** Opening The records block **

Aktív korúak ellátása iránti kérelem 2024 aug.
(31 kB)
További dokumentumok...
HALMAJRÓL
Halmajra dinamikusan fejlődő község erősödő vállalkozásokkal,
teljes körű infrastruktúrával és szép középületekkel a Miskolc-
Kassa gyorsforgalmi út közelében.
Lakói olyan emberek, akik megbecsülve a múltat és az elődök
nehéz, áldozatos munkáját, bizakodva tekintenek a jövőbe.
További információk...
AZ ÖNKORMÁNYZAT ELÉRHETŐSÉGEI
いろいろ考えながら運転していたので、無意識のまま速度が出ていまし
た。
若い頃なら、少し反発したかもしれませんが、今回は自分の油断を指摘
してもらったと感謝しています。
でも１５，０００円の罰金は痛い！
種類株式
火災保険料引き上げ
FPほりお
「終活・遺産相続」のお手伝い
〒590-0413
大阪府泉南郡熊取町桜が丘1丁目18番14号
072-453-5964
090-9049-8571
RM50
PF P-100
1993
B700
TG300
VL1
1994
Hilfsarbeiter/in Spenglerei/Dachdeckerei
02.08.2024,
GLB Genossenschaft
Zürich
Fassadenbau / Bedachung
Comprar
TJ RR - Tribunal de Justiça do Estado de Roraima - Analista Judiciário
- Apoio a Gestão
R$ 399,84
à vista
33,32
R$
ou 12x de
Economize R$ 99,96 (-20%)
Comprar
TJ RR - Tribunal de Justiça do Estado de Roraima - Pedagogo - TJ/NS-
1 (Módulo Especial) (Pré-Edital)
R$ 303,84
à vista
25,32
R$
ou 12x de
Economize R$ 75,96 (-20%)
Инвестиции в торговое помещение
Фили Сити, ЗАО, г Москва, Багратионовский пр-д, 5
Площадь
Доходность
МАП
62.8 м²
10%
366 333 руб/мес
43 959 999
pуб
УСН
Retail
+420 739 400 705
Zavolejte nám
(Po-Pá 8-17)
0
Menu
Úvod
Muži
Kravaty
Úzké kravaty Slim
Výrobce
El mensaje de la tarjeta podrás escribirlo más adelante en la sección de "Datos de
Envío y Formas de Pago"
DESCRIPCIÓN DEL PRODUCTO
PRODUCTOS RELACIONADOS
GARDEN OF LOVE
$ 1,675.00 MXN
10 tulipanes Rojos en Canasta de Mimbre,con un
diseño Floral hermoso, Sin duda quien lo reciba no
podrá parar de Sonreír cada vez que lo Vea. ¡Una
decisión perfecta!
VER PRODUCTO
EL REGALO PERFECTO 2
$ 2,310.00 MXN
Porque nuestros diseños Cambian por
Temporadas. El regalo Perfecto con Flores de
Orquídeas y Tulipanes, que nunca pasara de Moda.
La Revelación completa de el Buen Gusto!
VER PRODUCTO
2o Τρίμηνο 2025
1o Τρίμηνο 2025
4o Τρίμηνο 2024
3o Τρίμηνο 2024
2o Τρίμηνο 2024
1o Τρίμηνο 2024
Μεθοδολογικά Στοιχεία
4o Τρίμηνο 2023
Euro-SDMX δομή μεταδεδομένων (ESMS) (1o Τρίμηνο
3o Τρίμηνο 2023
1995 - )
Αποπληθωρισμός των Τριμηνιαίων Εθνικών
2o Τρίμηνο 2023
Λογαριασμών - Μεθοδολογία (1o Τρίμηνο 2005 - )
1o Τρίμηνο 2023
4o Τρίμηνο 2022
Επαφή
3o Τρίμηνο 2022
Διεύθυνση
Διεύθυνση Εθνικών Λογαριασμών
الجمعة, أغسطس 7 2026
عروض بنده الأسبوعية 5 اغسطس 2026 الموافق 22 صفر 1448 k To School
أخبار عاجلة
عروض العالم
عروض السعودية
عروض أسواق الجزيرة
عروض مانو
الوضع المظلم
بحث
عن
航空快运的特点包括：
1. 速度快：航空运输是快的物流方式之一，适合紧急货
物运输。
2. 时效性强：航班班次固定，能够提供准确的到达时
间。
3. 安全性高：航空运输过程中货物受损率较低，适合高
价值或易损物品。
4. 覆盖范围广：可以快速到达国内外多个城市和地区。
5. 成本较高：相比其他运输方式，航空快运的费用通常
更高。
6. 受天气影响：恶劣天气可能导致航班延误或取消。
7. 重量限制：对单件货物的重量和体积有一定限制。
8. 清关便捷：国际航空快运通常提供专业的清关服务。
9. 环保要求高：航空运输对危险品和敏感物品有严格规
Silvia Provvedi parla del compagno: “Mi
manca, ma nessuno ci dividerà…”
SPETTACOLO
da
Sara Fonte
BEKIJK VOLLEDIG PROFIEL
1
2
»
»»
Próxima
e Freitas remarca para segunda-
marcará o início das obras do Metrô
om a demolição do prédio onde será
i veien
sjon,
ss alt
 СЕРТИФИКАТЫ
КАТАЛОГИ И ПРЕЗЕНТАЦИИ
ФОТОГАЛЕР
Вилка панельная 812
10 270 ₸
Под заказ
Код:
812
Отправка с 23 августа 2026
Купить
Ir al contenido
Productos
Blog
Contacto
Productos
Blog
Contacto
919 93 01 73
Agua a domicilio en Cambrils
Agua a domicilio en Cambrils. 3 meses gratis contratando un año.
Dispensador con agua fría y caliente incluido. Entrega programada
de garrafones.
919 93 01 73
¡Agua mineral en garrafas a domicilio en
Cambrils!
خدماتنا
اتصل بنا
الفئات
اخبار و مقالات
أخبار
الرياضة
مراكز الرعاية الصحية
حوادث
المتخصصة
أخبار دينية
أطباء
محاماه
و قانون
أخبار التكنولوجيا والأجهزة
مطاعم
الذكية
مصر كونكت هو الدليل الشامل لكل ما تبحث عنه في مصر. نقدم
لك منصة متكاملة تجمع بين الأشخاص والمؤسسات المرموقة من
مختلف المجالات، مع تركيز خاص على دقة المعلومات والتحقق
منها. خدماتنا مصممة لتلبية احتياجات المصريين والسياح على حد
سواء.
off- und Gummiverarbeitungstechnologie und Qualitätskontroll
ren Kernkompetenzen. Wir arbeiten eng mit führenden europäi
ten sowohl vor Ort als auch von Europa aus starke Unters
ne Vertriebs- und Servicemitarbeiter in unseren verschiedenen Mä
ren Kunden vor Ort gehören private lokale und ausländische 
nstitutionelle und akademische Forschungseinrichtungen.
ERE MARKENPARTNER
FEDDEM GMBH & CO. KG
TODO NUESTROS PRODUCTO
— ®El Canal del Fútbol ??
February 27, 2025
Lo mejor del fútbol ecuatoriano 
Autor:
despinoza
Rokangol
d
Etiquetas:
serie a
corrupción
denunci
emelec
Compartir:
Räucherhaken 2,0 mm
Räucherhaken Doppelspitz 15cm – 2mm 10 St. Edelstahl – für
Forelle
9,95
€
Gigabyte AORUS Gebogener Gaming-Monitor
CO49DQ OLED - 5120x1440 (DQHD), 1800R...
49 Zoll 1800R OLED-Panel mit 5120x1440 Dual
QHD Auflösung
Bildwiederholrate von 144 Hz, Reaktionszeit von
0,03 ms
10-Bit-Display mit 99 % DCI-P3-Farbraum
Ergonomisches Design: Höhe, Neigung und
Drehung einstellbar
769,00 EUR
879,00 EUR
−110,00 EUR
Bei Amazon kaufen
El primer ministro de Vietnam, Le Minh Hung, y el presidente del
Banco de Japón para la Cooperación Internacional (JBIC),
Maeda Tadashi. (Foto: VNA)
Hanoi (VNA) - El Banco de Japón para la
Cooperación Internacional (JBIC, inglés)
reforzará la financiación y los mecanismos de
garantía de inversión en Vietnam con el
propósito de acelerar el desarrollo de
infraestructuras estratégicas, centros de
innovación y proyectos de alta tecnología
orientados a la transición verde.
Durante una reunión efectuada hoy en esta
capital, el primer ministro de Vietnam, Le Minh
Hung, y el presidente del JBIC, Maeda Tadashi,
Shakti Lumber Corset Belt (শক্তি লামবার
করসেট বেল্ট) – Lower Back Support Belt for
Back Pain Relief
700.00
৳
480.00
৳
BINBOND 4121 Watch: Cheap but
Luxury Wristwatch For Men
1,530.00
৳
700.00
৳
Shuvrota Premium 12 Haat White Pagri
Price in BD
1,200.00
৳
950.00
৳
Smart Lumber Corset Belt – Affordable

** Closing The records block **

#### Exercise brief:
Locate each line in the items above that contains the word "Λογαριασμών" and copy those lines. Case counts.

#### Task output:
Λογαριασμών - Μεθοδολογία (1o Τρίμηνο 2005 - )
Διεύθυνση Εθνικών Λογαριασμών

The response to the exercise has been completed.